The shadow of a tower standing on a level plane is found to be 40 m longer when the sun 's altitude is `45^(@)` , than when it is `60^(@)` . The height of the tower is

To solve the problem, we need to find the height of the tower using the information about the shadows at different angles of elevation. ### Step-by-Step Solution: 1. **Define Variables**: Let the height of the tower be \( h \) meters. Let the length of the shadow when the sun's altitude is \( 60^\circ \) be \( x \) meters.

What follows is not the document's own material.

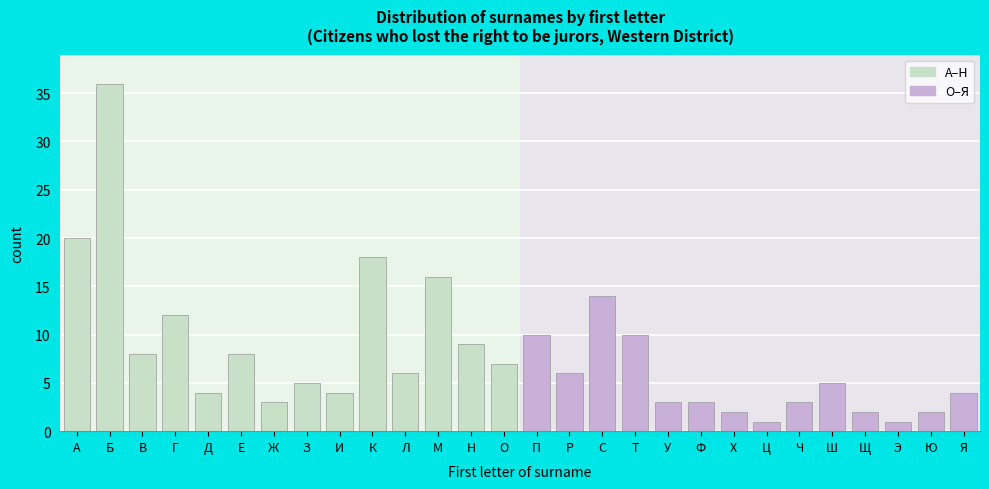

Reading right to left, what are all the values shown in this chart?

Я=4	Ю=2	Э=1	Щ=2	Ш=5	Ч=3	Ц=1	Х=2	Ф=3	У=3	Т=10	С=14	Р=6	П=10	О=7	Н=9	М=16	Л=6	К=18	И=4	З=5	Ж=3	Е=8	Д=4	Г=12	В=8	Б=36	А=20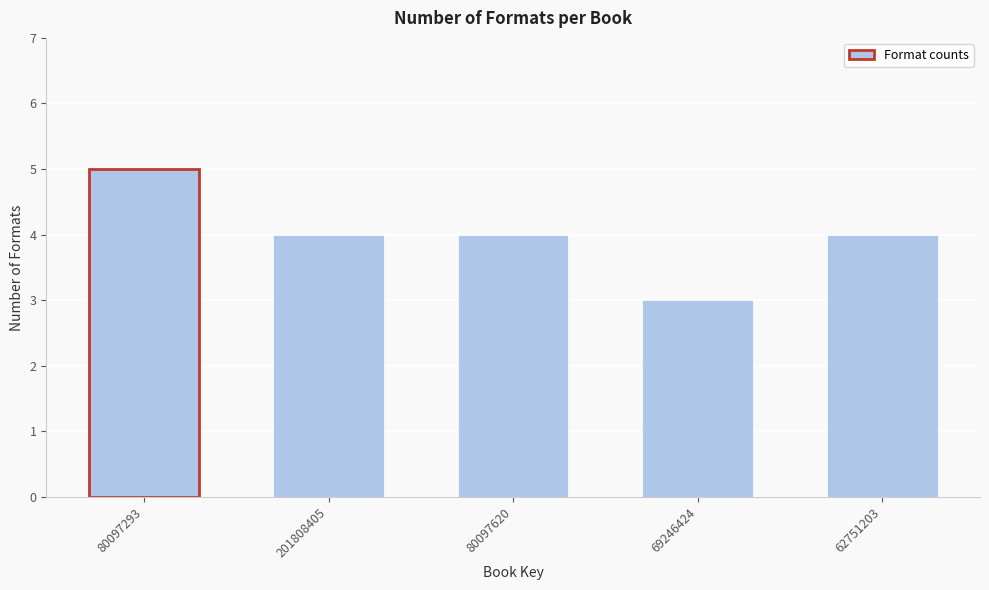

Reading left to right, list all the values displayed in this chart.

5	4	4	3	4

When the altitude is \( 45^\circ \), the shadow is \( x + 40 \) meters. 2. **Use Trigonometric Ratios**: - For the angle of elevation \( 60^\circ \): \[ \tan(60^\circ) = \frac{h}{x} \] We know that \( \tan(60^\circ) = \sqrt{3} \), so: \[ \sqrt{3} = \frac{h}{x} \implies h = \sqrt{3} x \quad \text{(Equation 1)} \] - For the angle of elevation \( 45^\circ \): \[ \tan(45^\circ) = \frac{h}{x + 40} \] Since \( \tan(45^\circ) = 1 \): \[ 1 = \frac{h}{x + 40} \implies h = x + 40 \quad \text{(Equation 2)} \] 3. **Equate the Two Equations**: From Equation 1 and Equation 2, we have: \[ \sqrt{3} x = x + 40 \] 4. **Rearrange the Equation**: \[ \sqrt{3} x - x = 40 \] \[ (\sqrt{3} - 1)x = 40 \] \[ x = \frac{40}{\sqrt{3} - 1} \] 5. **Rationalize the Denominator**: To simplify \( x \): \[ x = \frac{40(\sqrt{3} + 1)}{(\sqrt{3} - 1)(\sqrt{3} + 1)} = \frac{40(\sqrt{3} + 1)}{3 - 1} = \frac{40(\sqrt{3} + 1)}{2} = 20(\sqrt{3} + 1) \] 6. **Find the Height of the Tower**: Substitute \( x \) back into Equation 1 to find \( h \): \[ h = \sqrt{3} x = \sqrt{3} \cdot 20(\sqrt{3} + 1) = 20(3 + \sqrt{3}) = 60 + 20\sqrt{3} \] ### Final Answer: The height of the tower is \( h = 60 + 20\sqrt{3} \) meters.